We must all understand that they are employing an ancient survival mechanism ingrained through centuries of Moslem oppression. Unable to name the real culprit, Paleostinian Christians often deflect Moslem anger away from themselves by directing it at the Jews. Meantime, Ambassador Oren is giving voice to the things they cannot say.
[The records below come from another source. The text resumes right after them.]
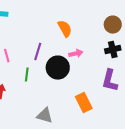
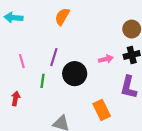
orange semicircle: (65, 29) -> (62, 17), moved, turned -120
pink arrow: (76, 54) -> (106, 59), moved

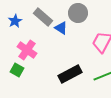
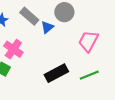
blue triangle: (61, 28) -> (47, 27), turned 48

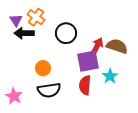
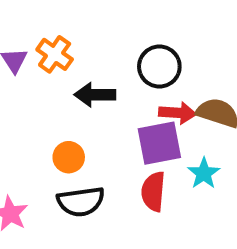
black arrow: (24, 33) -> (95, 95), moved
black circle: (66, 33) -> (159, 67), moved
red arrow: (97, 46) -> (178, 113), turned 66

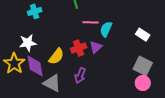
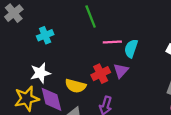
yellow semicircle: (56, 56) -> (75, 86), turned 72
yellow star: (14, 63) -> (27, 99), turned 30

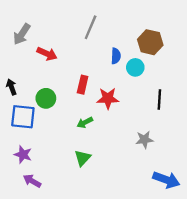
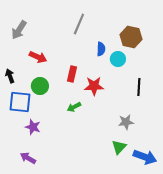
red arrow: (47, 54) -> (38, 57), moved
purple star: (23, 155) -> (33, 127), moved
green triangle: (83, 158) -> (119, 147), moved

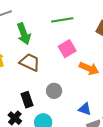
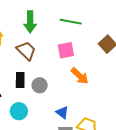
black rectangle: (27, 100) -> (20, 80), moved

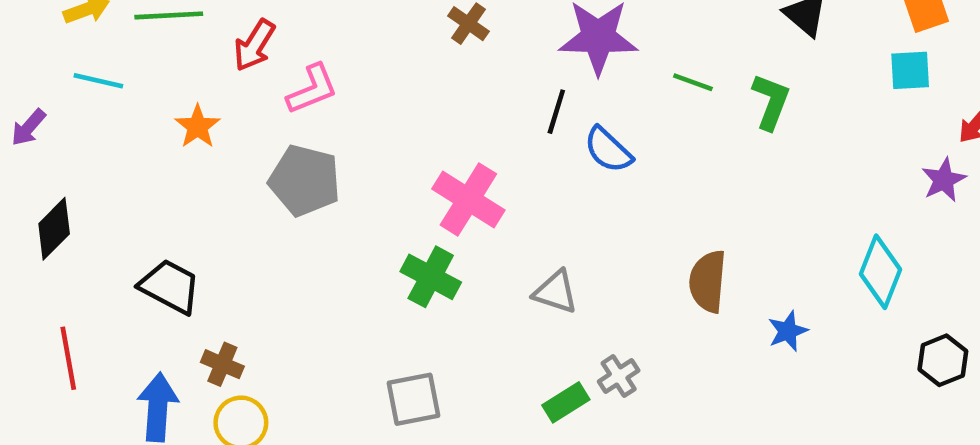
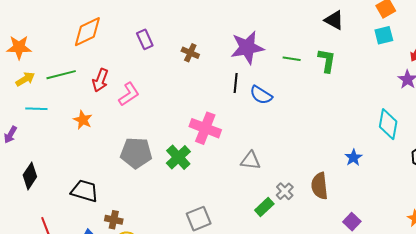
gray pentagon: (305, 181) -> (136, 153), moved
green cross: (431, 277) -> (178, 157), moved, turned 30
brown semicircle: (708, 281) -> (320, 186), moved

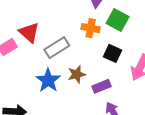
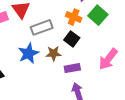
black square: (112, 53) -> (72, 39), moved

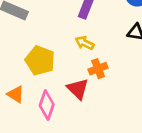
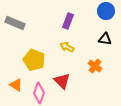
orange cross: (98, 69) -> (95, 66), moved, turned -32

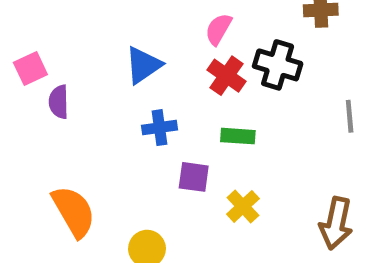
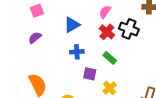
pink square: (30, 69) -> (37, 11), moved
purple semicircle: (59, 102) -> (35, 38), turned 48
green rectangle: (238, 136) -> (110, 58), turned 32

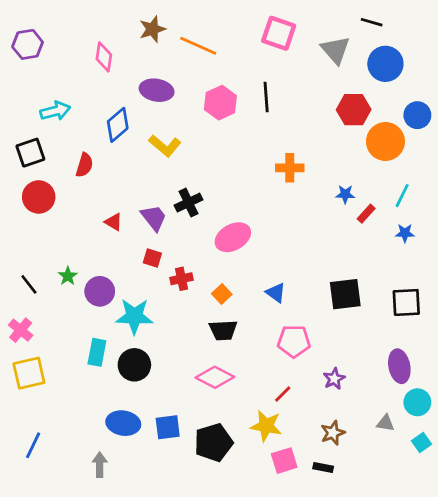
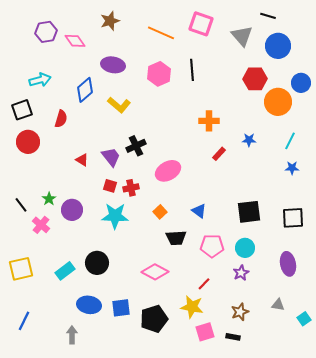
purple hexagon: (28, 44) -> (46, 32), moved
orange line: (198, 46) -> (161, 33), moved
pink diamond: (104, 57) -> (75, 41), turned -45
red rectangle: (366, 214) -> (219, 154), moved
red cross: (182, 279) -> (131, 188), moved
cyan star: (134, 316) -> (115, 216), moved
pink cross: (21, 330) -> (41, 225), moved
black trapezoid: (223, 330) -> (176, 238), moved
cyan rectangle: (97, 352) -> (65, 271), moved, turned 42
cyan circle: (417, 402) -> (245, 248), moved

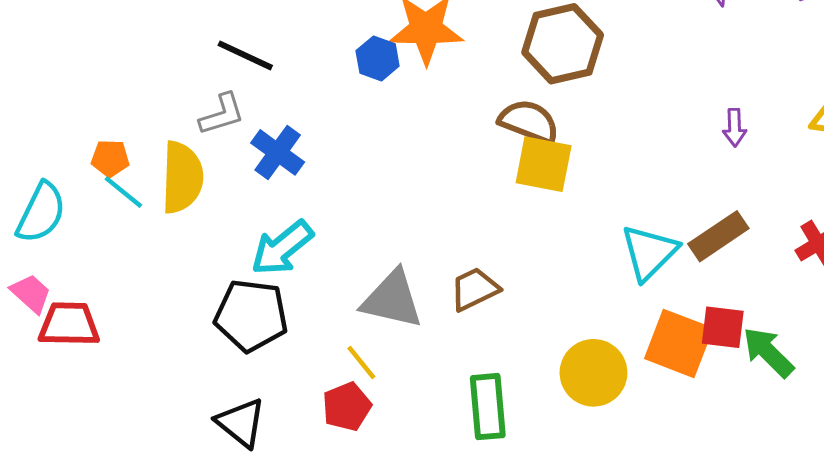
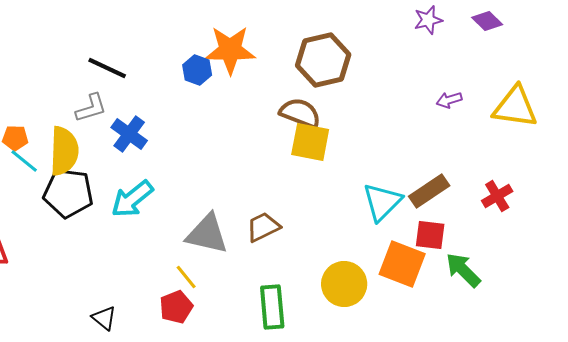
purple arrow: (735, 127) -> (449, 100), moved, turned 75
black pentagon: (251, 315) -> (68, 193), moved
red square: (723, 327) -> (430, 235), moved
black triangle: (241, 423) -> (104, 318), size x0.7

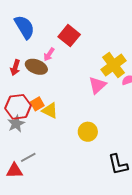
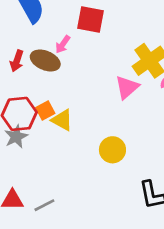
red square: (69, 36) -> (90, 19), turned -30
gray line: (28, 157) -> (44, 205), moved

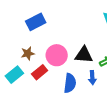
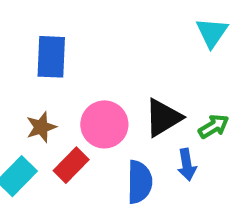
blue rectangle: (36, 22) -> (51, 57), turned -54
black triangle: (84, 55) -> (163, 118), turned -30

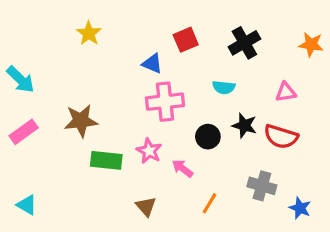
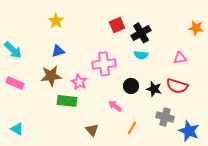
black cross: (244, 43) -> (141, 33), moved
blue triangle: (152, 64) -> (58, 51), moved, turned -40
black star: (244, 125) -> (154, 89), moved
pink rectangle: (24, 132) -> (15, 83), turned 60
pink star: (149, 151) -> (79, 82), moved
blue star: (300, 208) -> (189, 131), size x1.5

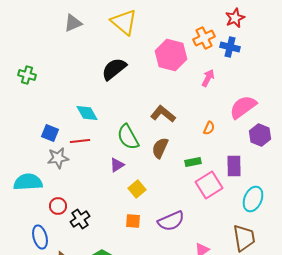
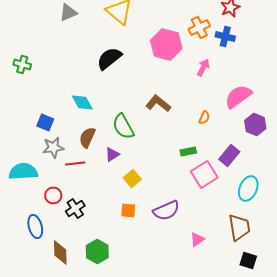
red line: (80, 141) -> (75, 164), moved
brown semicircle: (160, 148) -> (87, 138), moved
purple rectangle: (234, 166) -> (229, 156), turned 40

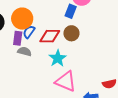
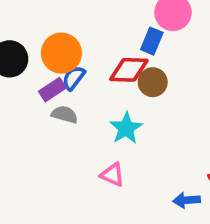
red diamond: (50, 36) -> (129, 70), moved
purple rectangle: (18, 38) -> (52, 90), turned 48
pink triangle: (66, 81) -> (113, 175), moved, size x0.6

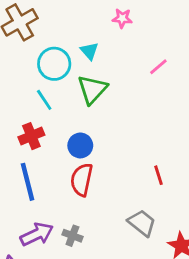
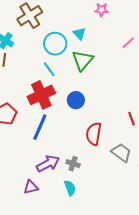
red cross: (31, 136) -> (41, 95), size x1.5
red semicircle: (82, 180) -> (94, 134), moved
blue line: (28, 182) -> (40, 127), turned 40

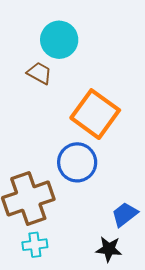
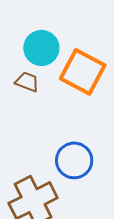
orange square: (95, 114) -> (83, 72), moved

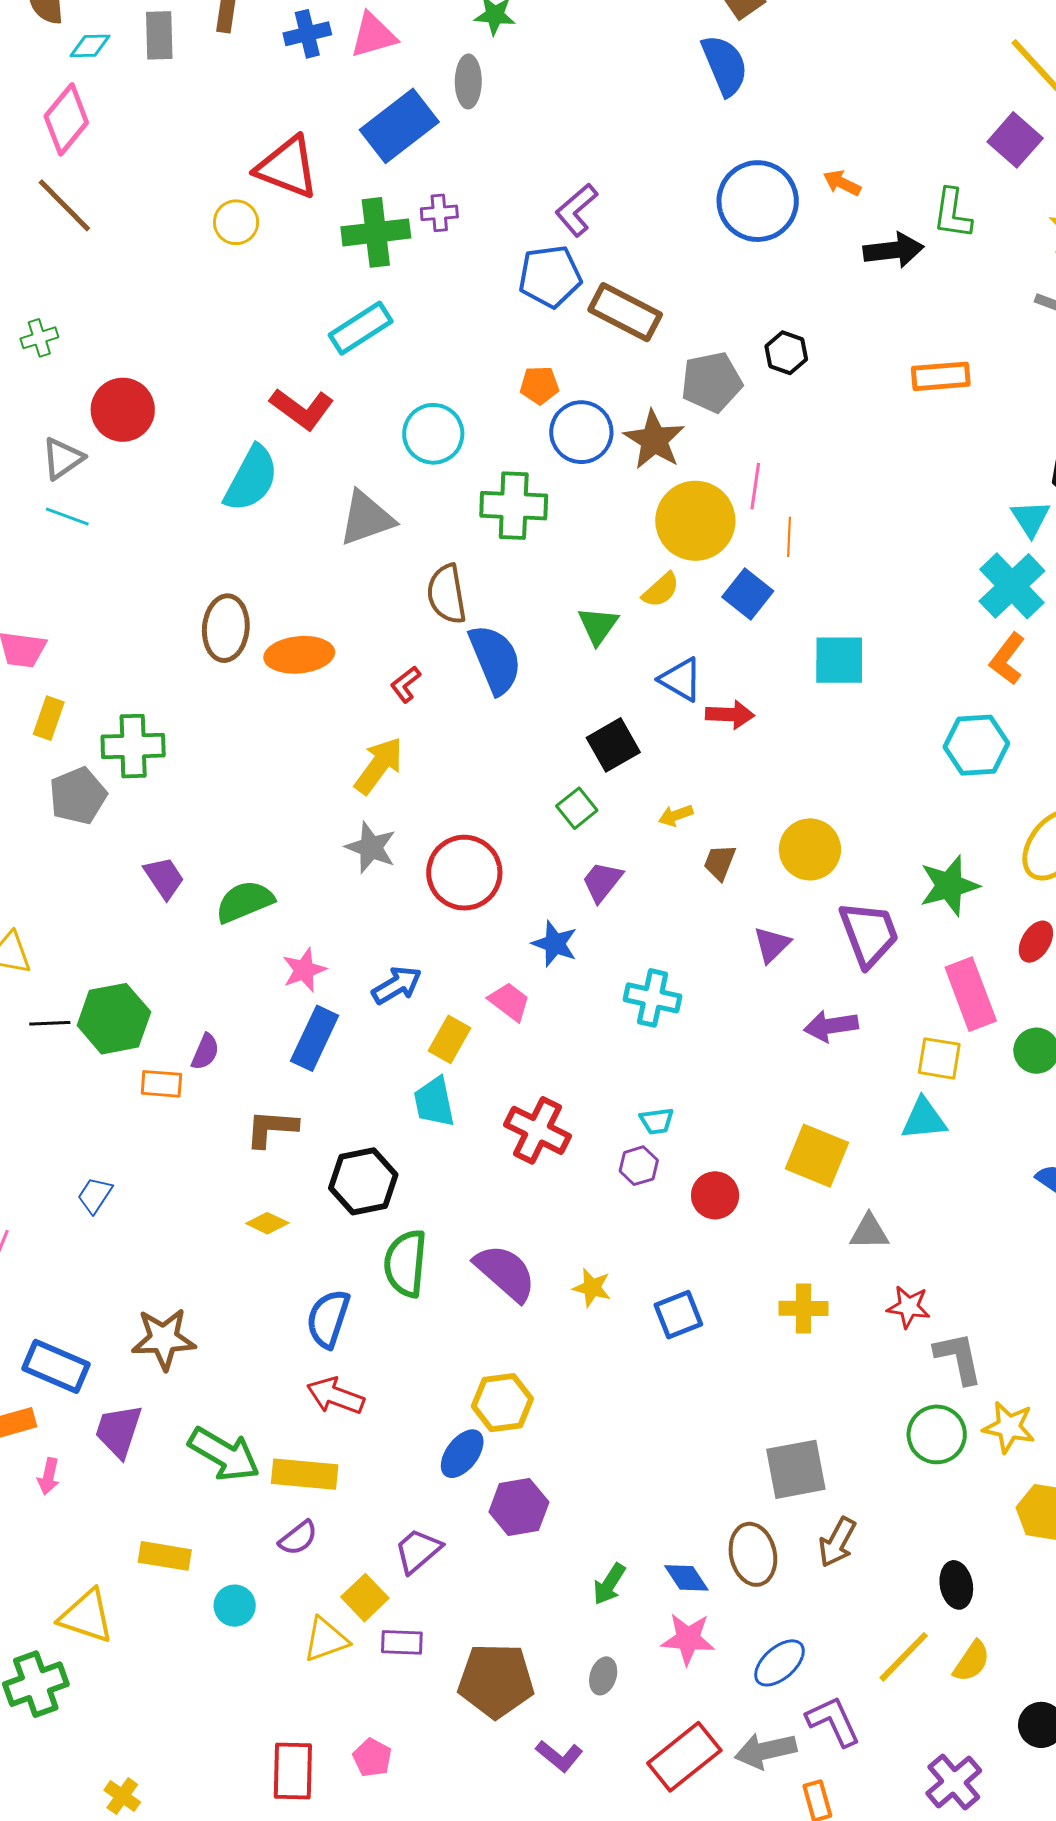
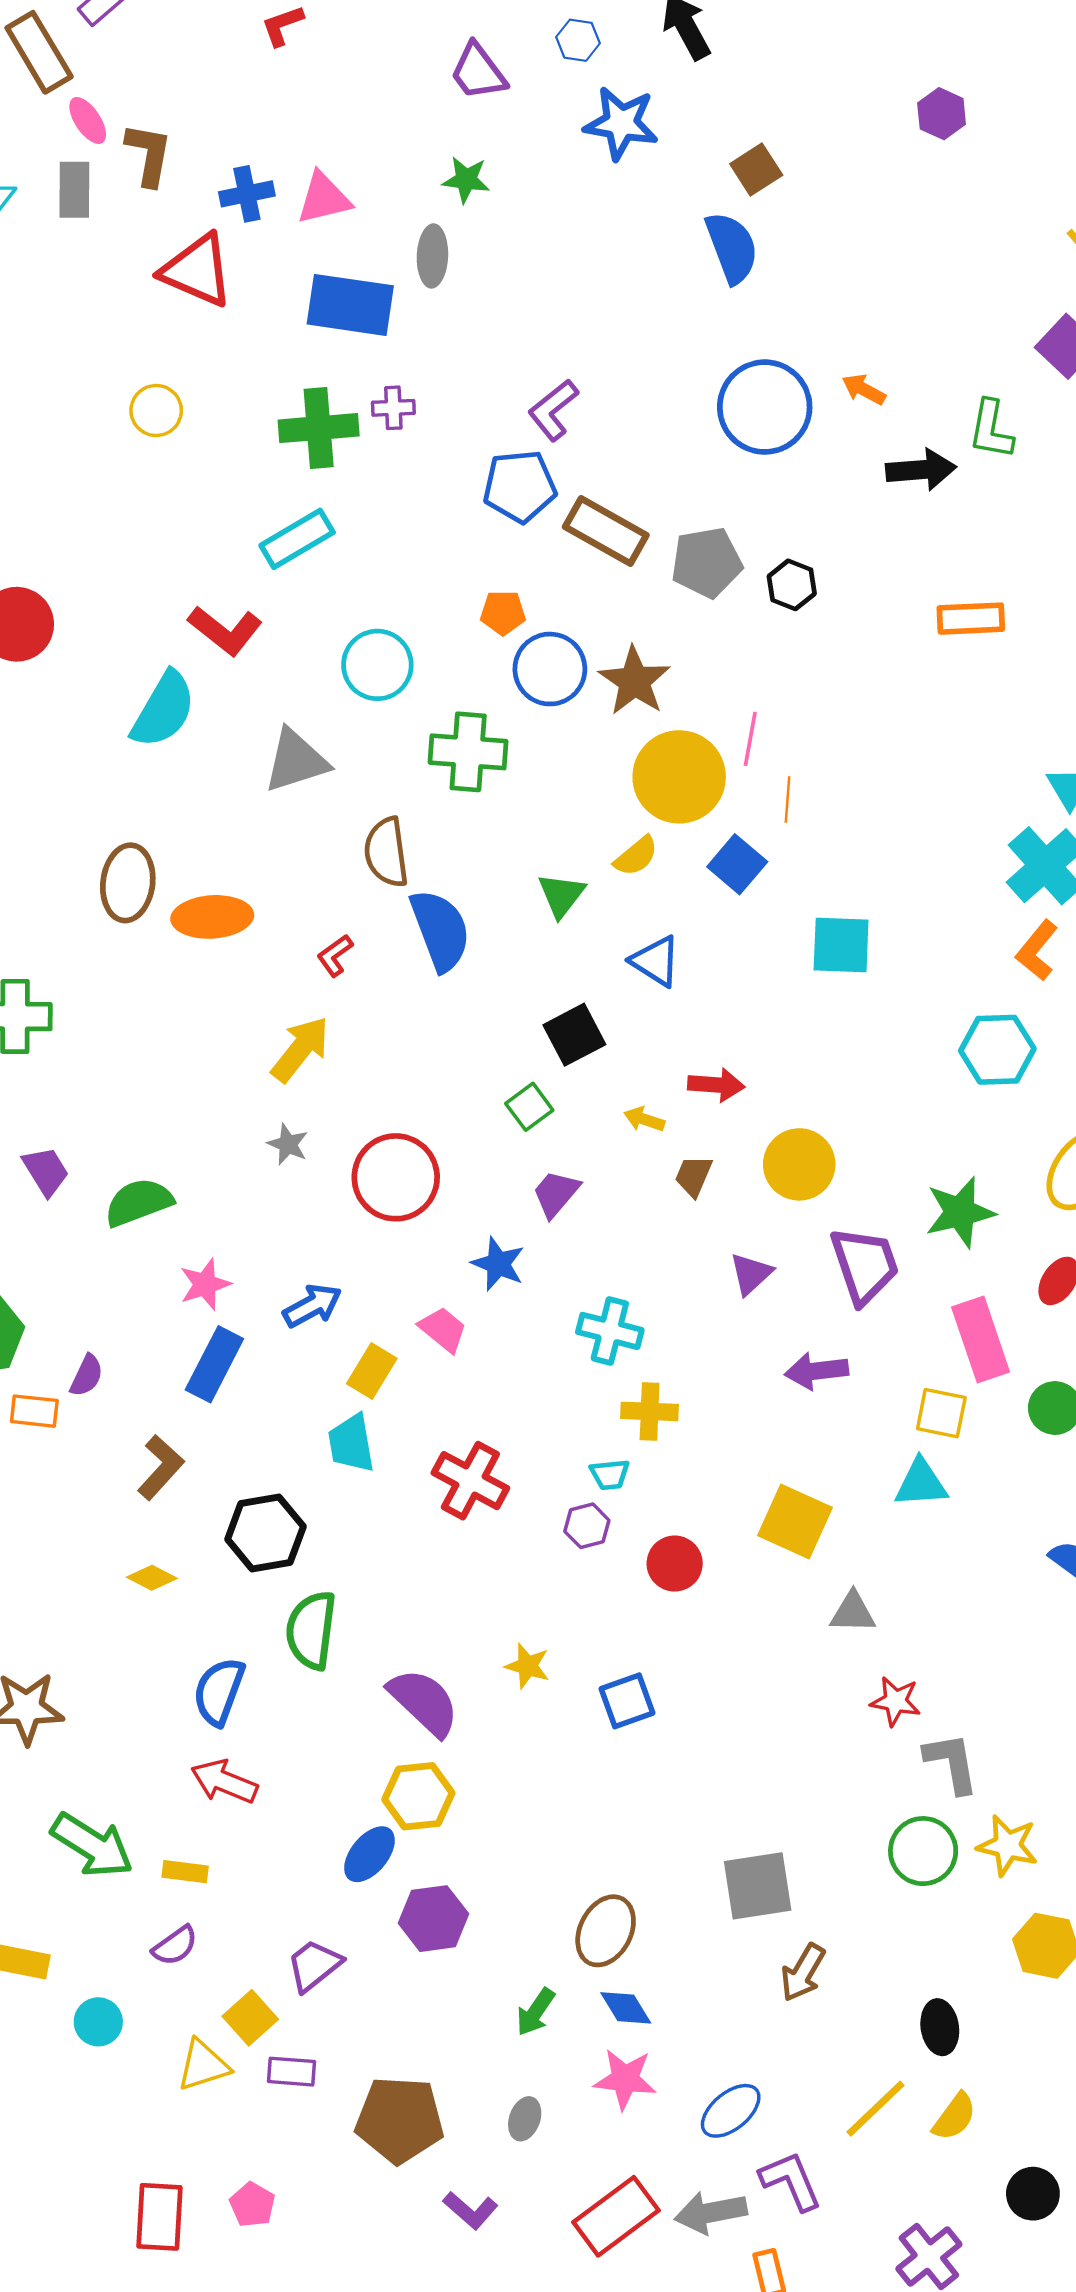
blue rectangle: (399, 126) -> (350, 305), turned 44
red triangle: (287, 167) -> (197, 270), moved
gray pentagon: (712, 382) -> (707, 562), moved
red arrow: (730, 715) -> (716, 1085), moved
yellow arrow: (676, 815) -> (644, 1119), turned 36
gray star: (371, 847) -> (288, 1144), size x0.7
brown L-shape: (271, 1128) -> (161, 1467), turned 126
purple semicircle: (505, 1273) -> (424, 1702), moved
yellow cross: (804, 1308) -> (650, 1411), moved
yellow rectangle: (305, 1474) -> (185, 1872), size x0.6
brown ellipse: (753, 1554) -> (606, 1931), moved, turned 38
The writer is media director for the International Christian Embassy Jerusalem.
Posted by:trailing wife

#2  See DEFENCE.PK/FORUMS > [NY Post = Ralph Peters] THE "EURABIA MYTH":MUSLIM TAKEOVER OF EUROPE? SORRY, THERE'S NO CHANCE.

When pacifist = ignorance-is-bliss Euros do finally get riled, they will not only react but they will [excessively] OVER-REACT, MIGHTILY + QUICKLY + BLOODILY + GENOCIDALLLY, for Europe is the "happy-go-lucky place" which gave the World the Holocaust + Sebrenica, among many other thingys.

and

* WAFF > MYTH OF DECLINE: THE US IS STRONGER + FASTER THAN ANYWHERE [or Anyone] ELSE.

* TOPIX > APPROXIMATELY 60% OF RUSSIANS TRUST THE RUSSIAN ORTHODOX CHURCH.

The Ortho is strong + absolutely in control in Mama Russia despite the growing percentiles widin the nation's Muslim population.

* SAME > RUSSIA FAVORS GREEK-ISRAELI-TURKISH NEXUS FOR CYPRUS, espec as per Oil-Energy Development.

IMO read, ANTI-VATICAN = ANTI-US-NATO/EU.

Sub-read, PRO-SLAVIC + BLACK ORTHODOX.

D *** NG IT, WHOM SAYS THE GWOT IS A STRUGGLE OR COMPETITION BETWEEN MUSLIMS, OR MUSLIM-VS-NON-MUSLIM!

The Western Church had sex wid the Eastern Church + begat the Kardashian Babes.
Posted by: JosephMendiola   2012-05-08 23:45  

#1  When Tom Clancy started his "Executive Order" with a 747 smacking the capital building during a state of the union speech, it was crazy talk.
But you have to clear the board some way or another.
See the "Military Order" novels. Sort of an underground Templars today.
See Youtube and enter Templars. Lots of folks wanting to listen the the chant or the march or....
But that's crazy talk.
As Insty says, incentives work, even perverse ones.